BEGIN Input for this task

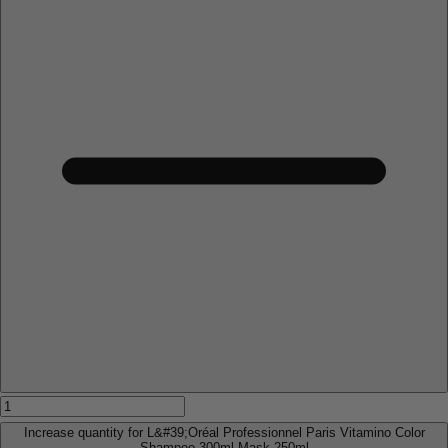
Increase quantity for L&#39;Oréal Professionnel Paris Vitamino Color
Shampoo 300ml Mask 250ml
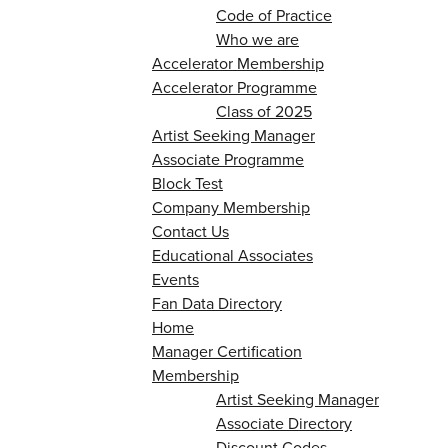
Code of Practice
Who we are
Accelerator Membership
Accelerator Programme
Class of 2025
Artist Seeking Manager
Associate Programme
Block Test
Company Membership
Contact Us
Educational Associates
Events
Fan Data Directory
Home
Manager Certification
Membership
Artist Seeking Manager
Associate Directory
Discount Codes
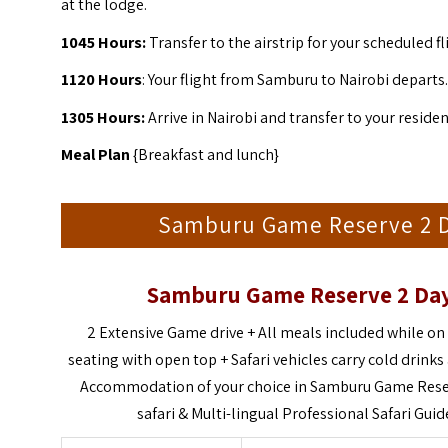
at the lodge.
1045 Hours:
Transfer to the airstrip for your scheduled fl
1120 Hours
: Your flight from Samburu to Nairobi departs.
1305 Hours:
Arrive in Nairobi and transfer to your residen
Meal Plan
{Breakfast and lunch}
Samburu Game Reserve 2 Day
Samburu Game Reserve 2 Days
2 Extensive Game drive +
All meals included while on 
seating with open top +
Safari vehicles carry cold drink
Accommodation of your choice in Samburu Game Rese
safari &
Multi-lingual Professional Safari Guide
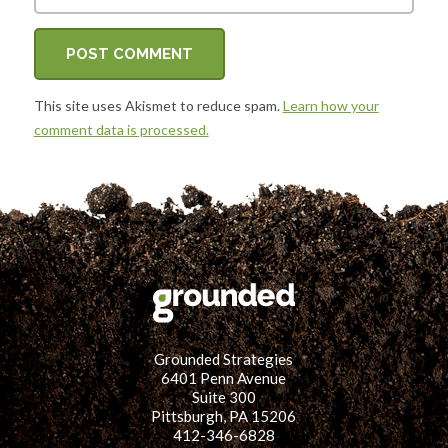
This site uses Akismet to reduce spam.
Learn how your
comment data is processed.
Grounded Strategies
6401 Penn Avenue
Suite 300
Pittsburgh, PA 15206
412-346-6828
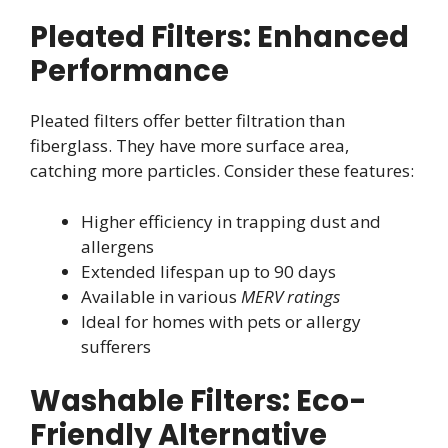
Pleated Filters: Enhanced
Performance
Pleated filters offer better filtration than
fiberglass. They have more surface area,
catching more particles. Consider these features:
Higher efficiency in trapping dust and
allergens
Extended lifespan up to 90 days
Available in various
MERV ratings
Ideal for homes with pets or allergy
sufferers
Washable Filters: Eco-
Friendly Alternative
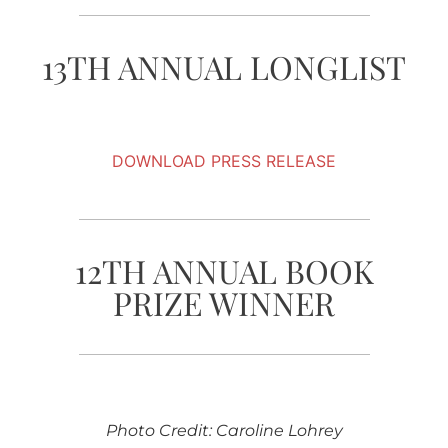
13TH ANNUAL LONGLIST
DOWNLOAD PRESS RELEASE
12TH ANNUAL BOOK
PRIZE WINNER
Photo Credit: Caroline Lohrey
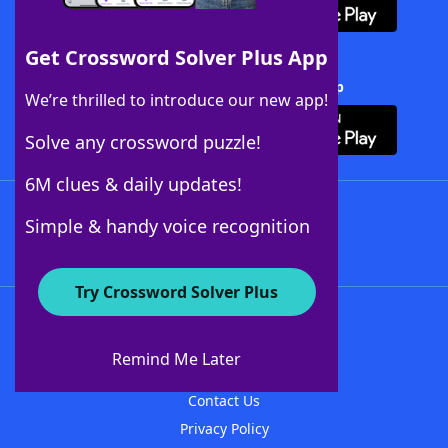
Get Crossword Solver Plus App
Download Crossword Solver + App
We’re thrilled to introduce our new app!
Solve any crossword puzzle!
6M clues & daily updates!
Follow Us
Simple & handy voice recognition
Try Crossword Solver Plus
About WordFinder
About The WordFinder App
Remind Me Later
Advertisers
Contact Us
Privacy Policy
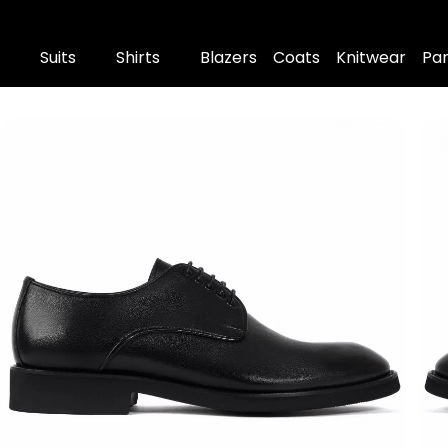
Suits
Shirts
Blazers
Coats
Knitwear
Pa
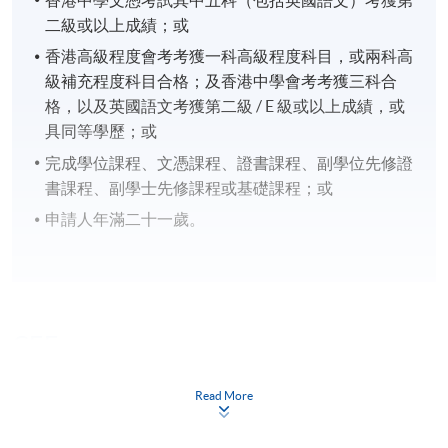
二級或以上成績；或
香港高級程度會考考獲一科高級程度科目，或兩科高
級補充程度科目合格；及香港中學會考考獲三科合
格，以及英國語文考獲第二級 / E 級或以上成績，或
具同等學歷；或
完成學位課程、文憑課程、證書課程、副學位先修證
書課程、副學士先修課程或基礎課程；或
申請人年滿二十一歲。
CEF
Read More
The CEF Institution Code of HKU SPACE is
100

END Input for this task

What the task asks: Could you update the records from the line containing "Get Crossword Solver Plus App" through the end of the records, replacing "Blazers" with "Jackets" and leaving everything else unchanged? Return only those lines, and leave the pictures out.

Task answer:
Get Crossword Solver Plus App
Download Crossword Solver + App
We’re thrilled to introduce our new app!
Solve any crossword puzzle!
6M clues & daily updates!
Follow Us
Simple & handy voice recognition
Try Crossword Solver Plus
About WordFinder
About The WordFinder App
Remind Me Later
Advertisers
Contact Us
Privacy Policy
Suits
Shirts
Jackets
Coats
Knitwear
Pa
二級或以上成績；或
香港高級程度會考考獲一科高級程度科目，或兩科高
級補充程度科目合格；及香港中學會考考獲三科合
格，以及英國語文考獲第二級 / E 級或以上成績，或
具同等學歷；或
完成學位課程、文憑課程、證書課程、副學位先修證
書課程、副學士先修課程或基礎課程；或
申請人年滿二十一歲。
CEF
Read More
The CEF Institution Code of HKU SPACE is
100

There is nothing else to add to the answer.